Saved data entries
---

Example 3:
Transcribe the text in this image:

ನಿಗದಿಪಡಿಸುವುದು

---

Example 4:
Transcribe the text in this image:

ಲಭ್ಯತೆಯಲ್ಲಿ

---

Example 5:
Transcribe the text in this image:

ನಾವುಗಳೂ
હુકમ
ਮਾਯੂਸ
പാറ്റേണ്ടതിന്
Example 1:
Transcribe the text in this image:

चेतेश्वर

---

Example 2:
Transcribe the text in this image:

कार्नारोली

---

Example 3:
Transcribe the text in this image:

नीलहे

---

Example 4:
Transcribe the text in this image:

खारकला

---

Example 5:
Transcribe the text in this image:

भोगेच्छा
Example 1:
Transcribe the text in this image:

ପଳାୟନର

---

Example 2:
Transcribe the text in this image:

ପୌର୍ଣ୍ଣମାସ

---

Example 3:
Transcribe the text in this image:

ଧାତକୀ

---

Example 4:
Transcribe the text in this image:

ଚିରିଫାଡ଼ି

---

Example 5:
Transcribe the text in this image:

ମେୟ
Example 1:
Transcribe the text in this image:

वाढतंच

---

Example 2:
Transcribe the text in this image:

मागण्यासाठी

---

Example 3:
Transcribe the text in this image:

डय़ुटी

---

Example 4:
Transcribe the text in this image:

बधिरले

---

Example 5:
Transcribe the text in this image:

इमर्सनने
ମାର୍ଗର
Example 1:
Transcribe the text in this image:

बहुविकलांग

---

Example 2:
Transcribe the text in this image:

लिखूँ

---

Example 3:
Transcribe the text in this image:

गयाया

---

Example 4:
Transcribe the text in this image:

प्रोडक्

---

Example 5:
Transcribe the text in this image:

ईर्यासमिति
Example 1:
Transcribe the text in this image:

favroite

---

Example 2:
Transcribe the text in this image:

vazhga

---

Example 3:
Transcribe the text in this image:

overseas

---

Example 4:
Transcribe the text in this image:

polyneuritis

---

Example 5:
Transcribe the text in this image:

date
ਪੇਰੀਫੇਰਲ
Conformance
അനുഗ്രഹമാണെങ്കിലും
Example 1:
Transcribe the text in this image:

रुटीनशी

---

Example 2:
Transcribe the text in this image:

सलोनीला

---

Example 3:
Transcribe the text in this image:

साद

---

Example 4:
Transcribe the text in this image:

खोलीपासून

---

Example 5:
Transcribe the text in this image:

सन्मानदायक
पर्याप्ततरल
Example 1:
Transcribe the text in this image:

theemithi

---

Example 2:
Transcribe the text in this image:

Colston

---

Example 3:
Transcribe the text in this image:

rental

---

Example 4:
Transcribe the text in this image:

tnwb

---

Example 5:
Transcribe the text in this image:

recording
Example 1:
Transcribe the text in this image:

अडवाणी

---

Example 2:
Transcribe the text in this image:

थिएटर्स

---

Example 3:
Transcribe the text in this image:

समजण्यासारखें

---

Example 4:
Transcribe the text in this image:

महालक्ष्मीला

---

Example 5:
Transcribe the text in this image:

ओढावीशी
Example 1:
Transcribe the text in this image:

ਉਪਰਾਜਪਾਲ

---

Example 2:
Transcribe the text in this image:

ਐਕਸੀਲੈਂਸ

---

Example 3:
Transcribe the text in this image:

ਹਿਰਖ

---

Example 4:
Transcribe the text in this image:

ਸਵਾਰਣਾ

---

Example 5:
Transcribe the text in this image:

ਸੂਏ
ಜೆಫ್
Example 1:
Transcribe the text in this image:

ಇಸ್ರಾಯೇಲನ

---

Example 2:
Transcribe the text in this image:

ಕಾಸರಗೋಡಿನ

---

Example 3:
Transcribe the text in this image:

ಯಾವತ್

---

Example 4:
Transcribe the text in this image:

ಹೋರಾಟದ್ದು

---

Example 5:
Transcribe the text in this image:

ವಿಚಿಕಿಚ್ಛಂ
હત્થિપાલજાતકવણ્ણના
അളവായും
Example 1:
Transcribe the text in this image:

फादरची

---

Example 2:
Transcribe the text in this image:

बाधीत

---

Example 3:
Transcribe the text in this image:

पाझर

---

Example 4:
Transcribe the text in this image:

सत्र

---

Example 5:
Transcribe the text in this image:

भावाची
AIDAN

Work request
Here the job is to restate all of the data word for word.

Exercise answer
---

Example 3:
Transcribe the text in this image:

ನಿಗದಿಪಡಿಸುವುದು

---

Example 4:
Transcribe the text in this image:

ಲಭ್ಯತೆಯಲ್ಲಿ

---

Example 5:
Transcribe the text in this image:

ನಾವುಗಳೂ
હુકમ
ਮਾਯੂਸ
പാറ്റേണ്ടതിന്
Example 1:
Transcribe the text in this image:

चेतेश्वर

---

Example 2:
Transcribe the text in this image:

कार्नारोली

---

Example 3:
Transcribe the text in this image:

नीलहे

---

Example 4:
Transcribe the text in this image:

खारकला

---

Example 5:
Transcribe the text in this image:

भोगेच्छा
Example 1:
Transcribe the text in this image:

ପଳାୟନର

---

Example 2:
Transcribe the text in this image:

ପୌର୍ଣ୍ଣମାସ

---

Example 3:
Transcribe the text in this image:

ଧାତକୀ

---

Example 4:
Transcribe the text in this image:

ଚିରିଫାଡ଼ି

---

Example 5:
Transcribe the text in this image:

ମେୟ
Example 1:
Transcribe the text in this image:

वाढतंच

---

Example 2:
Transcribe the text in this image:

मागण्यासाठी

---

Example 3:
Transcribe the text in this image:

डय़ुटी

---

Example 4:
Transcribe the text in this image:

बधिरले

---

Example 5:
Transcribe the text in this image:

इमर्सनने
ମାର୍ଗର
Example 1:
Transcribe the text in this image:

बहुविकलांग

---

Example 2:
Transcribe the text in this image:

लिखूँ

---

Example 3:
Transcribe the text in this image:

गयाया

---

Example 4:
Transcribe the text in this image:

प्रोडक्

---

Example 5:
Transcribe the text in this image:

ईर्यासमिति
Example 1:
Transcribe the text in this image:

favroite

---

Example 2:
Transcribe the text in this image:

vazhga

---

Example 3:
Transcribe the text in this image:

overseas

---

Example 4:
Transcribe the text in this image:

polyneuritis

---

Example 5:
Transcribe the text in this image:

date
ਪੇਰੀਫੇਰਲ
Conformance
അനുഗ്രഹമാണെങ്കിലും
Example 1:
Transcribe the text in this image:

रुटीनशी

---

Example 2:
Transcribe the text in this image:

सलोनीला

---

Example 3:
Transcribe the text in this image:

साद

---

Example 4:
Transcribe the text in this image:

खोलीपासून

---

Example 5:
Transcribe the text in this image:

सन्मानदायक
पर्याप्ततरल
Example 1:
Transcribe the text in this image:

theemithi

---

Example 2:
Transcribe the text in this image:

Colston

---

Example 3:
Transcribe the text in this image:

rental

---

Example 4:
Transcribe the text in this image:

tnwb

---

Example 5:
Transcribe the text in this image:

recording
Example 1:
Transcribe the text in this image:

अडवाणी

---

Example 2:
Transcribe the text in this image:

थिएटर्स

---

Example 3:
Transcribe the text in this image:

समजण्यासारखें

---

Example 4:
Transcribe the text in this image:

महालक्ष्मीला

---

Example 5:
Transcribe the text in this image:

ओढावीशी
Example 1:
Transcribe the text in this image:

ਉਪਰਾਜਪਾਲ

---

Example 2:
Transcribe the text in this image:

ਐਕਸੀਲੈਂਸ

---

Example 3:
Transcribe the text in this image:

ਹਿਰਖ

---

Example 4:
Transcribe the text in this image:

ਸਵਾਰਣਾ

---

Example 5:
Transcribe the text in this image:

ਸੂਏ
ಜೆಫ್
Example 1:
Transcribe the text in this image:

ಇಸ್ರಾಯೇಲನ

---

Example 2:
Transcribe the text in this image:

ಕಾಸರಗೋಡಿನ

---

Example 3:
Transcribe the text in this image:

ಯಾವತ್

---

Example 4:
Transcribe the text in this image:

ಹೋರಾಟದ್ದು

---

Example 5:
Transcribe the text in this image:

ವಿಚಿಕಿಚ್ಛಂ
હત્થિપાલજાતકવણ્ણના
അളവായും
Example 1:
Transcribe the text in this image:

फादरची

---

Example 2:
Transcribe the text in this image:

बाधीत

---

Example 3:
Transcribe the text in this image:

पाझर

---

Example 4:
Transcribe the text in this image:

सत्र

---

Example 5:
Transcribe the text in this image:

भावाची
AIDAN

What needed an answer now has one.